# Your objective
Nothing but an exact copy of the records is expected here.

Saved entries
────

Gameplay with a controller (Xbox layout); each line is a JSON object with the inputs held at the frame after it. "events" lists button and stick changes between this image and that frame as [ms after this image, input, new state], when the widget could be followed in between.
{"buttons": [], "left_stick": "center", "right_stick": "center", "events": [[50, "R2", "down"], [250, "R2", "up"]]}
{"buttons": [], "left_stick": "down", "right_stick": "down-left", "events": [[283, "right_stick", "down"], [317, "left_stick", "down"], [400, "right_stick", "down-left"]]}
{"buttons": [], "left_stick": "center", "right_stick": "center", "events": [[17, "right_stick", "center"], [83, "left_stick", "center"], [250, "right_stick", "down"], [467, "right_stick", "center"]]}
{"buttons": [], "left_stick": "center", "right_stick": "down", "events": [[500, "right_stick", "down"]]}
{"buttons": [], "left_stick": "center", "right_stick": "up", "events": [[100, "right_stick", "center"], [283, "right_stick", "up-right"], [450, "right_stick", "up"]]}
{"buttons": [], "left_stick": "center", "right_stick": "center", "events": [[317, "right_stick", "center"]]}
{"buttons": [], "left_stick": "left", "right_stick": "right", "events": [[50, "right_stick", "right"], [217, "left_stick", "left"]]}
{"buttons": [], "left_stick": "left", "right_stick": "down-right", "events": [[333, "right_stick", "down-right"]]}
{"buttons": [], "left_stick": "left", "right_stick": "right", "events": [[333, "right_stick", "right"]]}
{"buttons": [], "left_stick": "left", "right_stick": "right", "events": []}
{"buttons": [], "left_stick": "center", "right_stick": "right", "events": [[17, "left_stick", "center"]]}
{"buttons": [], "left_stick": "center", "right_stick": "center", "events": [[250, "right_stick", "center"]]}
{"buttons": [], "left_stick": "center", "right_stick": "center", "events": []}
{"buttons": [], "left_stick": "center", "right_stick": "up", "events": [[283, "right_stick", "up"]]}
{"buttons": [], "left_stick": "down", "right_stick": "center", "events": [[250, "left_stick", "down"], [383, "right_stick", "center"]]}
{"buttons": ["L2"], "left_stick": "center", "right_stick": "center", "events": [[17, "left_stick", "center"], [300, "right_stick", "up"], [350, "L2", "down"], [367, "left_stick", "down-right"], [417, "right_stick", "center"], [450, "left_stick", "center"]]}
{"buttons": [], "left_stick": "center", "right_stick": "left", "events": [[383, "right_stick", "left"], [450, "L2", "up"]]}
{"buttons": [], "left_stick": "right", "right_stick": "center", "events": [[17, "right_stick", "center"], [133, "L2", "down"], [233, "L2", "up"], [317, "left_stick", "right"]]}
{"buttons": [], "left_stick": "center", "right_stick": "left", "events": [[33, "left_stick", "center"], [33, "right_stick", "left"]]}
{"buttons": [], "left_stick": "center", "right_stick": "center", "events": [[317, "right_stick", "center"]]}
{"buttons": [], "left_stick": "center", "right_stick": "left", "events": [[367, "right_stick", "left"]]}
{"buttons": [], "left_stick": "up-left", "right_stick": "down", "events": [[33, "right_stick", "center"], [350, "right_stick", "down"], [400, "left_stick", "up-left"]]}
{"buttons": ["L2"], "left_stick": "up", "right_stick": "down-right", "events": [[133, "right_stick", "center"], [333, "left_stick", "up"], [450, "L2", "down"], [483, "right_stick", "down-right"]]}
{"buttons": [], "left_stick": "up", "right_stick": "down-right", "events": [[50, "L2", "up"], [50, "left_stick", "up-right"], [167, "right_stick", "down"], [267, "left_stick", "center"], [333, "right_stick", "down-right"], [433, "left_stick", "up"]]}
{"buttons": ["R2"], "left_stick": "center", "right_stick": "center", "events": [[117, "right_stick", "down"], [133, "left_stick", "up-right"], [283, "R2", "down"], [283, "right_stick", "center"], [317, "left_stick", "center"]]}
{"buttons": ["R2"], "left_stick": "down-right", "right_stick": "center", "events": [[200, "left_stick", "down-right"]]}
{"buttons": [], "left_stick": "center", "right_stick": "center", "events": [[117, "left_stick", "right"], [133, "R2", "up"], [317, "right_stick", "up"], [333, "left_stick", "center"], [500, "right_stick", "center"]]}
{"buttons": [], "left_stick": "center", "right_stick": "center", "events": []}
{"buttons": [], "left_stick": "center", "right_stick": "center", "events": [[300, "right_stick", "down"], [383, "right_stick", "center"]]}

────

# Solution to the exercise
Gameplay with a controller (Xbox layout); each line is a JSON object with the inputs held at the frame after it. "events" lists button and stick changes between this image and that frame as [ms after this image, input, new state], when the widget could be followed in between.
{"buttons": [], "left_stick": "center", "right_stick": "center", "events": [[50, "R2", "down"], [250, "R2", "up"]]}
{"buttons": [], "left_stick": "down", "right_stick": "down-left", "events": [[283, "right_stick", "down"], [317, "left_stick", "down"], [400, "right_stick", "down-left"]]}
{"buttons": [], "left_stick": "center", "right_stick": "center", "events": [[17, "right_stick", "center"], [83, "left_stick", "center"], [250, "right_stick", "down"], [467, "right_stick", "center"]]}
{"buttons": [], "left_stick": "center", "right_stick": "down", "events": [[500, "right_stick", "down"]]}
{"buttons": [], "left_stick": "center", "right_stick": "up", "events": [[100, "right_stick", "center"], [283, "right_stick", "up-right"], [450, "right_stick", "up"]]}
{"buttons": [], "left_stick": "center", "right_stick": "center", "events": [[317, "right_stick", "center"]]}
{"buttons": [], "left_stick": "left", "right_stick": "right", "events": [[50, "right_stick", "right"], [217, "left_stick", "left"]]}
{"buttons": [], "left_stick": "left", "right_stick": "down-right", "events": [[333, "right_stick", "down-right"]]}
{"buttons": [], "left_stick": "left", "right_stick": "right", "events": [[333, "right_stick", "right"]]}
{"buttons": [], "left_stick": "left", "right_stick": "right", "events": []}
{"buttons": [], "left_stick": "center", "right_stick": "right", "events": [[17, "left_stick", "center"]]}
{"buttons": [], "left_stick": "center", "right_stick": "center", "events": [[250, "right_stick", "center"]]}
{"buttons": [], "left_stick": "center", "right_stick": "center", "events": []}
{"buttons": [], "left_stick": "center", "right_stick": "up", "events": [[283, "right_stick", "up"]]}
{"buttons": [], "left_stick": "down", "right_stick": "center", "events": [[250, "left_stick", "down"], [383, "right_stick", "center"]]}
{"buttons": ["L2"], "left_stick": "center", "right_stick": "center", "events": [[17, "left_stick", "center"], [300, "right_stick", "up"], [350, "L2", "down"], [367, "left_stick", "down-right"], [417, "right_stick", "center"], [450, "left_stick", "center"]]}
{"buttons": [], "left_stick": "center", "right_stick": "left", "events": [[383, "right_stick", "left"], [450, "L2", "up"]]}
{"buttons": [], "left_stick": "right", "right_stick": "center", "events": [[17, "right_stick", "center"], [133, "L2", "down"], [233, "L2", "up"], [317, "left_stick", "right"]]}
{"buttons": [], "left_stick": "center", "right_stick": "left", "events": [[33, "left_stick", "center"], [33, "right_stick", "left"]]}
{"buttons": [], "left_stick": "center", "right_stick": "center", "events": [[317, "right_stick", "center"]]}
{"buttons": [], "left_stick": "center", "right_stick": "left", "events": [[367, "right_stick", "left"]]}
{"buttons": [], "left_stick": "up-left", "right_stick": "down", "events": [[33, "right_stick", "center"], [350, "right_stick", "down"], [400, "left_stick", "up-left"]]}
{"buttons": ["L2"], "left_stick": "up", "right_stick": "down-right", "events": [[133, "right_stick", "center"], [333, "left_stick", "up"], [450, "L2", "down"], [483, "right_stick", "down-right"]]}
{"buttons": [], "left_stick": "up", "right_stick": "down-right", "events": [[50, "L2", "up"], [50, "left_stick", "up-right"], [167, "right_stick", "down"], [267, "left_stick", "center"], [333, "right_stick", "down-right"], [433, "left_stick", "up"]]}
{"buttons": ["R2"], "left_stick": "center", "right_stick": "center", "events": [[117, "right_stick", "down"], [133, "left_stick", "up-right"], [283, "R2", "down"], [283, "right_stick", "center"], [317, "left_stick", "center"]]}
{"buttons": ["R2"], "left_stick": "down-right", "right_stick": "center", "events": [[200, "left_stick", "down-right"]]}
{"buttons": [], "left_stick": "center", "right_stick": "center", "events": [[117, "left_stick", "right"], [133, "R2", "up"], [317, "right_stick", "up"], [333, "left_stick", "center"], [500, "right_stick", "center"]]}
{"buttons": [], "left_stick": "center", "right_stick": "center", "events": []}
{"buttons": [], "left_stick": "center", "right_stick": "center", "events": [[300, "right_stick", "down"], [383, "right_stick", "center"]]}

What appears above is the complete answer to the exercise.